Picture supply: Getty Photographs
The Lloyds Banking Group (LSE:LLOY) share worth has rocketed over the last six weeks. And if the Metropolis’s brokers are to be believed, the FTSE 100 financial institution has scope to maintain on rising.
The 17 analysts with rankings on Lloyds have slapped a mean 12-month worth goal of 58.3p per share on the Black Horse Financial institution. That implies the financial institution has an additional 11% to run from present ranges of 51.9p.
On the up

Because the chart exhibits, the distinction between the agency’s precise and goal costs have steadily narrowed. However by investing at the moment, I might nonetheless take pleasure in some strong good points if dealer forecasts come true.
With Lloyds shares additionally carrying a 6.1% dividend yield, I might take pleasure in a superb mixture of enormous capital good points and wholesome passive earnings.
However can buyers actually count on the financial institution to proceed hovering over the subsequent yr? And will I purchase the FTSE share for my portfolio anyway?
The nice
Lloyds’ share worth bounce displays, largely, enhancing confidence within the UK financial system.
Banks are a few of the most cyclical companies on the market. Throughout the good occasions, mortgage progress tends to strengthen whereas the extent of credit score impairments heads the opposite manner.
Information that UK GDP elevated 0.2% in January has raised hopes of an instantaneous exit from recession, and by extension an enchancment in Lloyds’ fortunes.
A greater-than-expected impairment cost of £308m on the financial institution for 2023 additionally went some method to enhancing the temper music.

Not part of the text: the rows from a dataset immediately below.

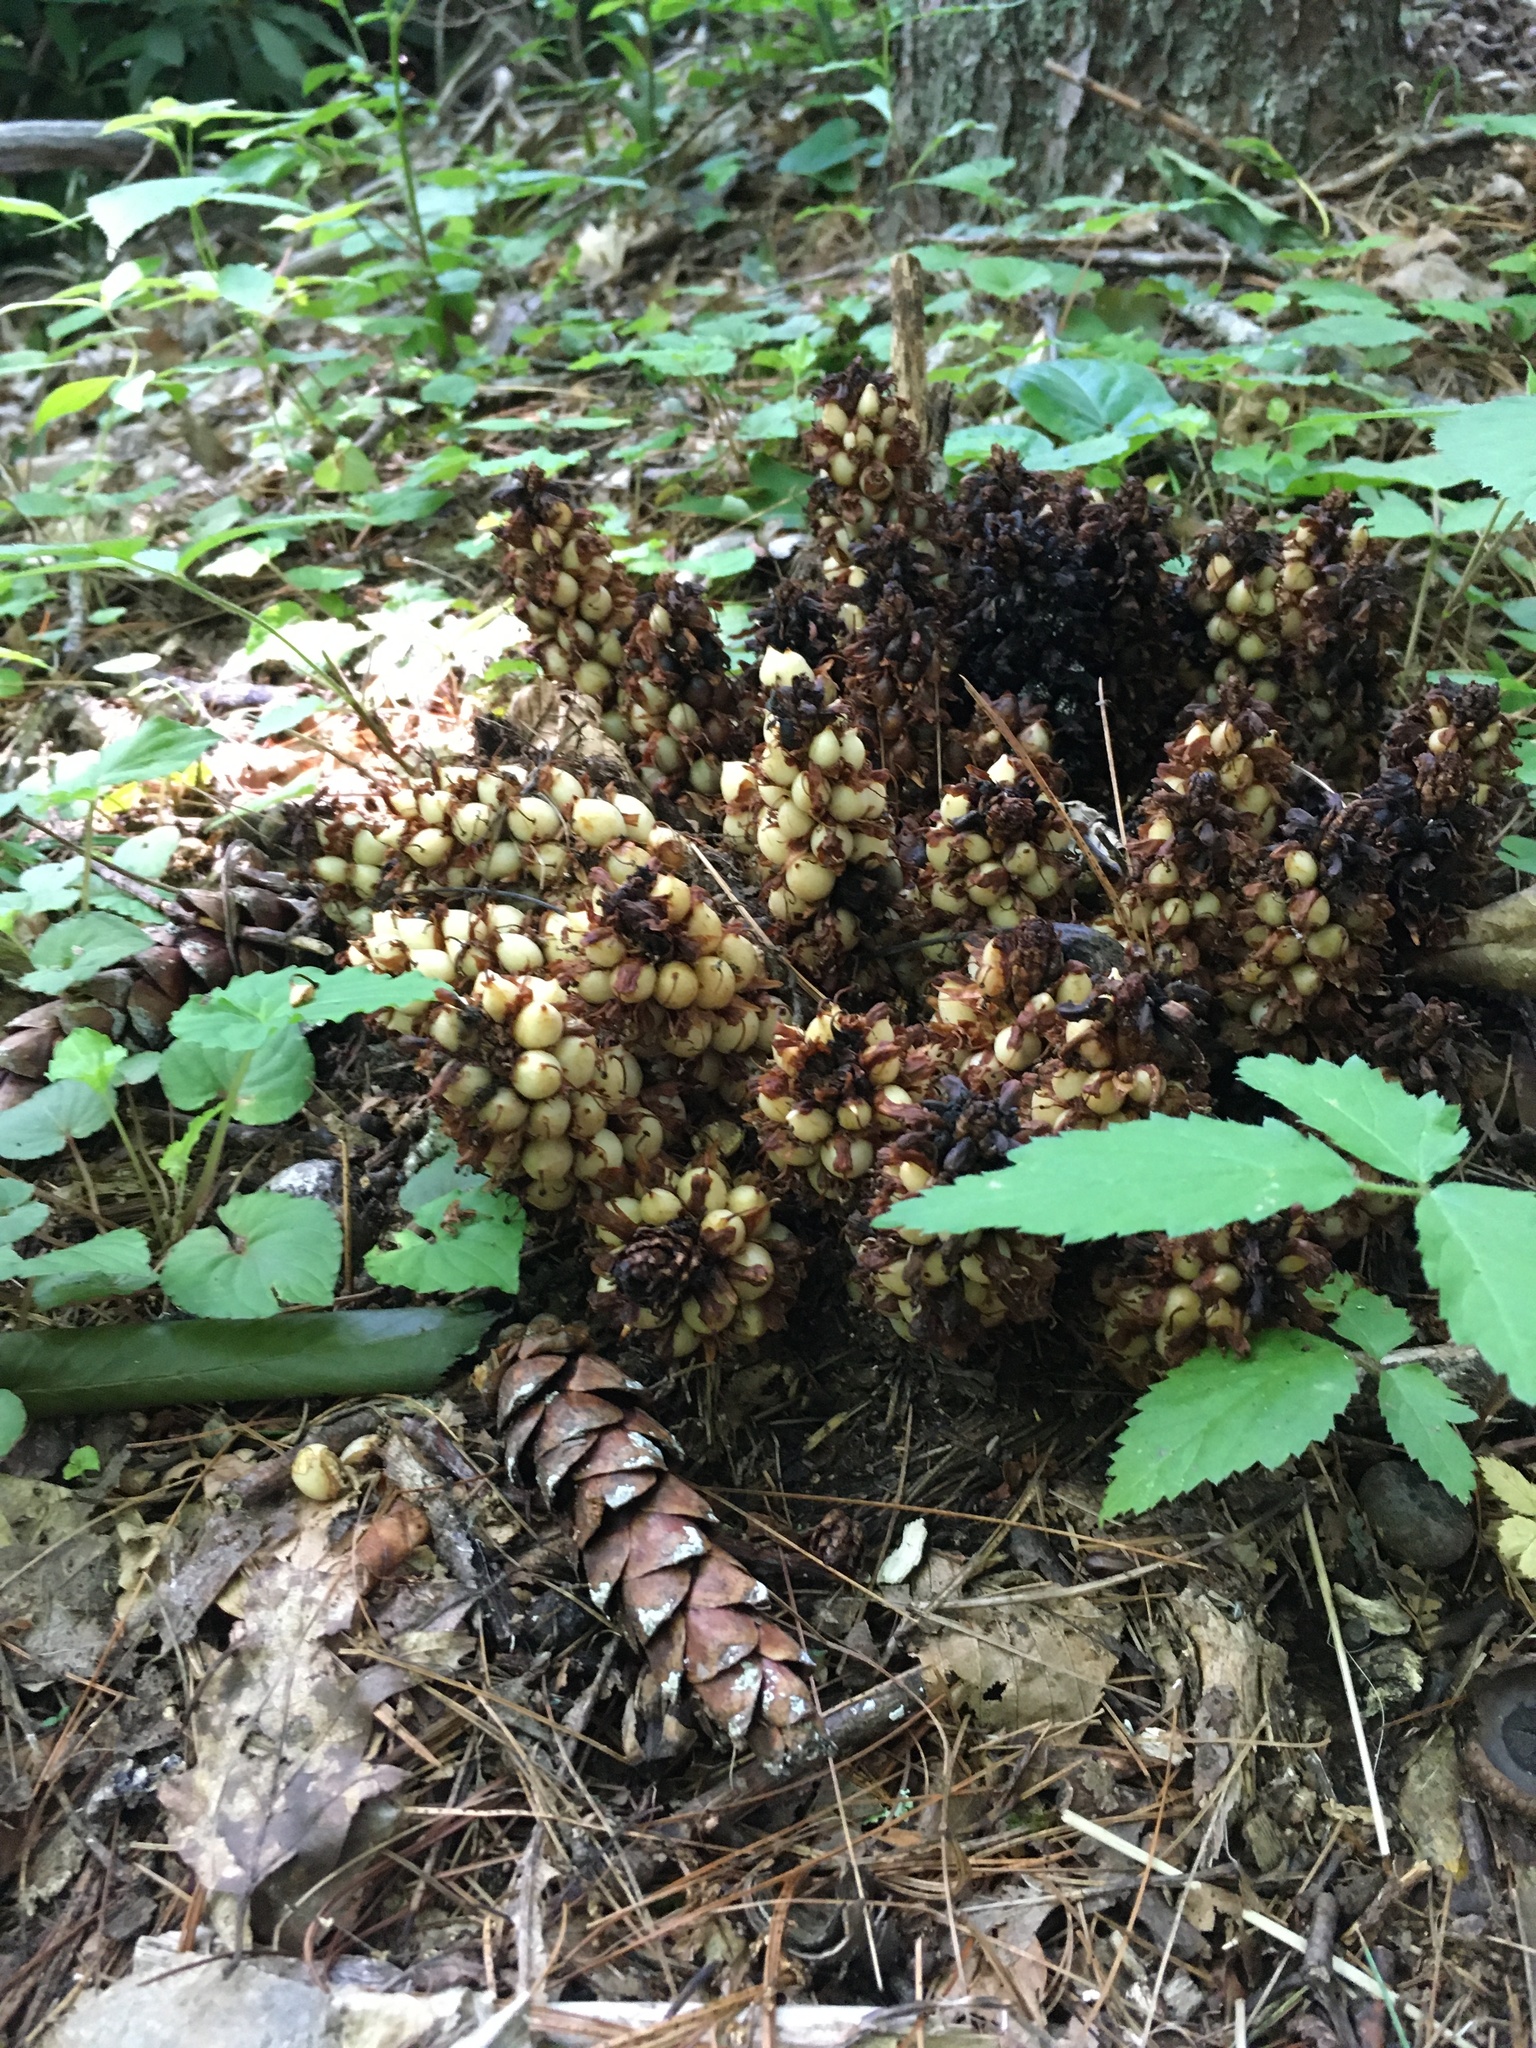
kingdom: Plantae
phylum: Tracheophyta
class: Magnoliopsida
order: Lamiales
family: Orobanchaceae
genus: Conopholis
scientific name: Conopholis americana
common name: American cancer-root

This was down a whopping 80% from the earlier yr, though the determine was boosted by a single massive mortgage compensation in quarter 4 that had beforehand been written down.
The unhealthy
However is there an opportunity the market has turn into too giddy round Lloyds and its buying and selling outlook? It’s a thought that has been occupying my thoughts.
The UK financial system remains to be rumbling alongside the underside, regardless of January’s surprising uptick. And that is anticipated to stay the case for a while, stymying earnings progress throughout the banking sector.
In the meantime, rates of interest are anticipated to recede sharply from the center of 2024 in response to falling inflation. This in flip will put Lloyds’ internet curiosity margin (NIM) — which fell 10 foundation factors to 2.98% within the last quarter of final yr — beneath elevated stress.
The even badder
Arguably, nonetheless, these usually are not the most important threats to Lloyds and its share worth. A contemporary investigation by the Monetary Conduct Authority (FCA) into mis-selling — this time regarding automobile finance offers — might be a massively costly saga.
Lloyds has already put aside £450m to cowl any potential penalties.
As analyst Russ Mould of AJ Bell has commented: “anybody with recollections of the PPI scandal may have doubts over whether or not the quantity put aside to this point will symbolize the ultimate value of coping with this concern. Time will inform if £450m represents the tip of the iceberg or an appropriately conservative assumption.”
Some analysts have tipped a complete value of £1.5bn. It’s a improvement that may seemingly wreak havoc on the Lloyds share worth.
The decision
Lloyds is on the up proper now. Nevertheless it nonetheless faces appreciable dangers that would harm its profitability in 2024 and past. Proper now I’d slightly put money into different FTSE 100 momentum shares.